Jim Kish, a FEMA administrator who focuses on emergency preparedness, said in an interview that a standard would put communities in an undesirable "planning box."
"They need the flexibility to make decisions on what to evacuate, and when to evacuate, and how to evacuate," he said.
"I think the NRC wants to make sure that the evacuation side of things doesn't make plants have to close, even if the population grows quickly," said Richard Webster, an environmental lawyer who unsuccessfully fought the relicensing petition at the Oyster Creek reactor in Lacey Township, N.J.
More broadly, the government seems careful to avoid anything fully binding in its planning requirements. It sets a supposed standard that people within 10 miles must be notified of an accident within 45 minutes. But NRC rules also say that's not a guarantee early notification can be provided for everyone.
And notification of an accident within 45 minutes says nothing about how long it will take to flee.
NRC rules also concede there's no guarantee that emergency sirens, "when tested under actual field conditions, will meet the design objective in all cases."
This movable standard makes things easier for plant owners who often struggle to keep warning sirens working from their perches within the 10-mile zones.
FEMA encourages drills for rush-hour traffic, night conditions, or bad weather. But it does not require them, the agency acknowledged.

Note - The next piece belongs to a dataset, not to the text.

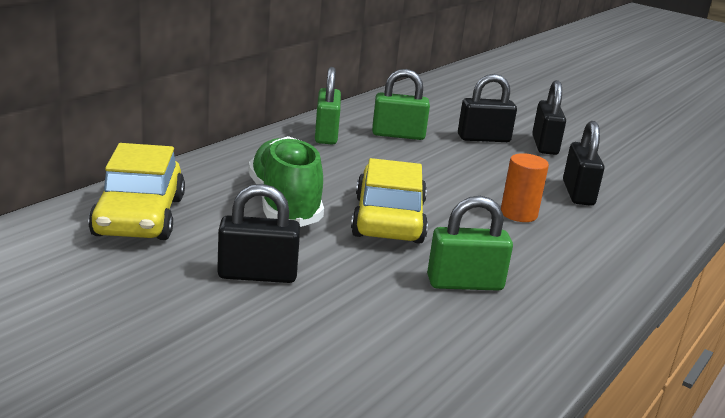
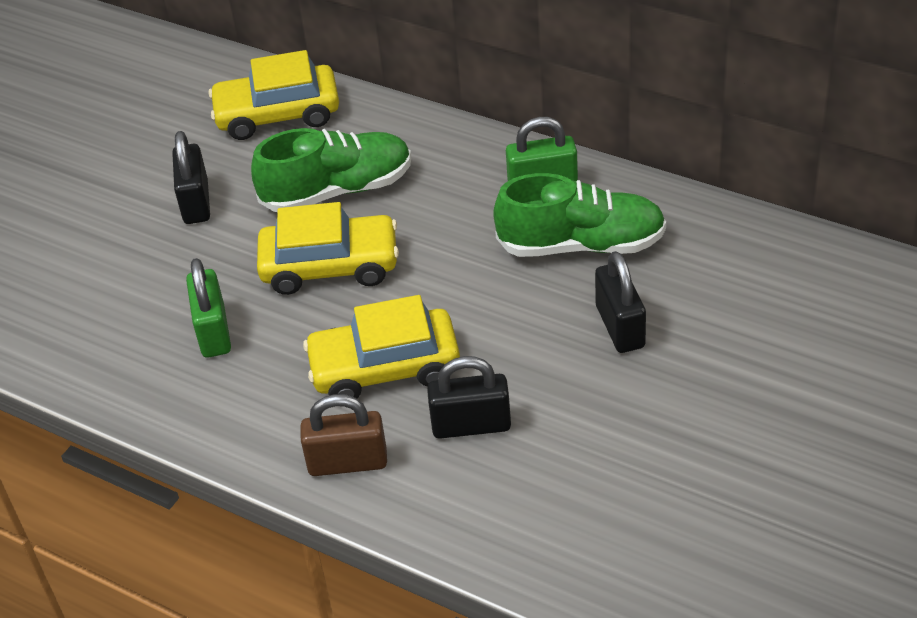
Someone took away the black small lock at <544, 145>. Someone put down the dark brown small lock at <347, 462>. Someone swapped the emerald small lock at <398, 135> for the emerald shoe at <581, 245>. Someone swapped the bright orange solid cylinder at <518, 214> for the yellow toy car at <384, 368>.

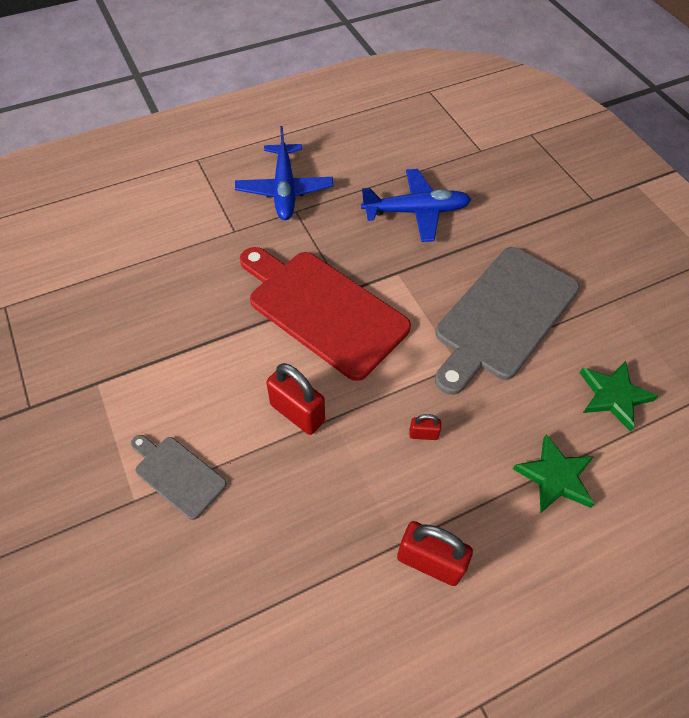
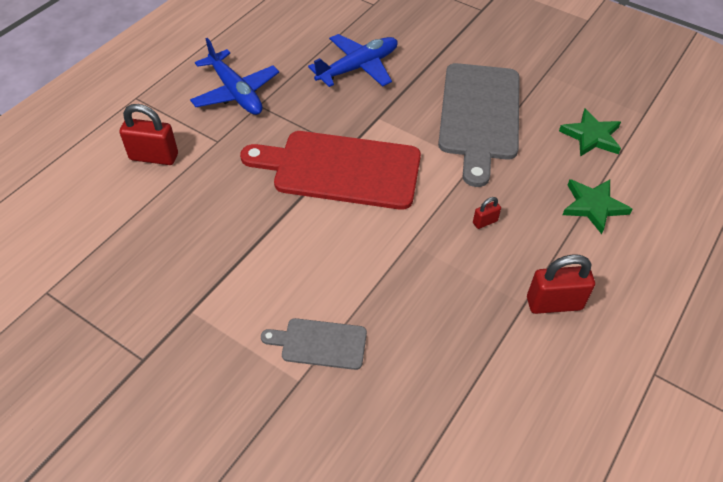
Someone carried the red small lock from <297, 413> to <154, 157>.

Heather Heigl, the lead community emergency planner for the area around the Brunswick site in North Carolina, said daylong drills every two years verify that the right people and resources are available, and that communications systems are working.
However, she acknowledged, the exercises don't actually send rescue workers to shelters or police officers to traffic control points. Asked for the estimated evacuation times for her site, she wasn't sure.
"The NRC rubber-stamps these evacuation plans, but they're not based on discernible performance standards," said Alex Matthiessen, president of the Riverkeeper environmental group fighting Indian Point relicensing. "If they applied any kind of meaningful standard in evaluating the emergency plans of the nation's nuclear power plants, there would be no nuclear power plants in this country, at least not in populated areas."
Attorney Webster argued that safety standards should become harder to meet as populations grow around plants like Oyster Creek. (In AP's analysis, population between 1980 and last year increased 269 percent within 10 miles of Oyster Creek, from 36,738 to 135,378.)
During an emergency there, many would be forced to leave in the same direction, away from the Atlantic Ocean, along a highway that a pro-nuclear state senator has called "a two-lane cow path."
Janet Tauro, a nuclear safety activist who lives 18 miles from the plant, wonders: "Picture me with my son on his BMX bike and my daughter at dance class, multiply me by 100,000 — and you have pandemonium."
Helen Henderson, who lives three miles from the reactor, is among the doubters. She said she repeatedly ignored the forms sent home by her children's school certifying that she has read and agrees with the Oyster Creek emergency plan.
Tired of the stream of reminders sent her way, Henderson said she finally wrote back: "Refuse to sign. Evacuation plan will not work."